• PROBLEM TO SOLVE: Every line below containing the word "серпня" should be found and copied.

++++ TASK MATERIAL ++++

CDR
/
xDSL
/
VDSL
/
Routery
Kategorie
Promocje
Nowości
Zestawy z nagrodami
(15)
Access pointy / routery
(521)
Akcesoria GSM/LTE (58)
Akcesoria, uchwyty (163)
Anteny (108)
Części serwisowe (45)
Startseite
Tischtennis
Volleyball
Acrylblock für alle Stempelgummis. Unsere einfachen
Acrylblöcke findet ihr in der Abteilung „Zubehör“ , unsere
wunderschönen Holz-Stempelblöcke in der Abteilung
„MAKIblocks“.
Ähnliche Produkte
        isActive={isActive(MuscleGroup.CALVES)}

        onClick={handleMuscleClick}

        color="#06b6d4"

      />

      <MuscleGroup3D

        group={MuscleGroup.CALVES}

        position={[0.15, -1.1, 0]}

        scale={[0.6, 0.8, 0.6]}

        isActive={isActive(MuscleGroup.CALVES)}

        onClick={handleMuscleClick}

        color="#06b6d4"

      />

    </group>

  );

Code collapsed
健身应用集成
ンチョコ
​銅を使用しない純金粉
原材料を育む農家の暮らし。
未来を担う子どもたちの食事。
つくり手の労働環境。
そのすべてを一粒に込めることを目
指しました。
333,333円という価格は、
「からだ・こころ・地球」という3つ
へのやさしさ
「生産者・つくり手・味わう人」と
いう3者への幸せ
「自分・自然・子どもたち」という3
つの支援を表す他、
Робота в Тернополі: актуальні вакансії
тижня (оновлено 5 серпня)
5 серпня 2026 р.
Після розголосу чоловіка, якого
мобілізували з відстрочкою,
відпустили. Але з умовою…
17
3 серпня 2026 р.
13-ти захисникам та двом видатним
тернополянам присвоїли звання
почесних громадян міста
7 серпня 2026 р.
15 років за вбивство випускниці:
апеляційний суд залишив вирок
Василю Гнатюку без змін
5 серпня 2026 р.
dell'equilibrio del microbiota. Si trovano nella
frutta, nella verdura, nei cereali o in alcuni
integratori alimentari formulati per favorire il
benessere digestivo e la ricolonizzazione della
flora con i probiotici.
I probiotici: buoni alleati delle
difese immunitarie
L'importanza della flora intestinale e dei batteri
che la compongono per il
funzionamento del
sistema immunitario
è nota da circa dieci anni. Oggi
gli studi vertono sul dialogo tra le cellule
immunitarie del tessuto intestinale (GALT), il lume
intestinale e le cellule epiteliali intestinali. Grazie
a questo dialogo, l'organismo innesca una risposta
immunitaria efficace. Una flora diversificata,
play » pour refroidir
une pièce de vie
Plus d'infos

++++
++++ TASK MATERIAL ++++

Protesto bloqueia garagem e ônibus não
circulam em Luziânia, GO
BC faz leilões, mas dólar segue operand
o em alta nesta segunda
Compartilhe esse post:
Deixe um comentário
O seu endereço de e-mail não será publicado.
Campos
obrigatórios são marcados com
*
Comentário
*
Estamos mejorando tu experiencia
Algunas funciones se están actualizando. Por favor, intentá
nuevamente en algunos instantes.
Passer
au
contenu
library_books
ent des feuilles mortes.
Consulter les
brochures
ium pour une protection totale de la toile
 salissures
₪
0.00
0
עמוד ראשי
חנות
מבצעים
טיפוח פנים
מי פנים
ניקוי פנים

++++
++++ TASK MATERIAL ++++

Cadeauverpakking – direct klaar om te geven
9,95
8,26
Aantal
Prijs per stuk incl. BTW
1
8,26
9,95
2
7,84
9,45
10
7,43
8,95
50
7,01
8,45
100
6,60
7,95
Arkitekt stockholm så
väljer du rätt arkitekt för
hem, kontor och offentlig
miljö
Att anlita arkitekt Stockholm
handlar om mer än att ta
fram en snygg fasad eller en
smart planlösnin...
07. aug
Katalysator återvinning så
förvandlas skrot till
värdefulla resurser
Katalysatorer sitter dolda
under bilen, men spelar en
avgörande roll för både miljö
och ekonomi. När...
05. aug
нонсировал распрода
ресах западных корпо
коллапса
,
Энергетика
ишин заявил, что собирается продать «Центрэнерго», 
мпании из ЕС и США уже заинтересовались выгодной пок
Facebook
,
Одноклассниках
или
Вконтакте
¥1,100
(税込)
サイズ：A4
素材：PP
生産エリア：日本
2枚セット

++++

• COMPLETED TASK:
тижня (оновлено 5 серпня)
5 серпня 2026 р.
3 серпня 2026 р.
7 серпня 2026 р.
5 серпня 2026 р.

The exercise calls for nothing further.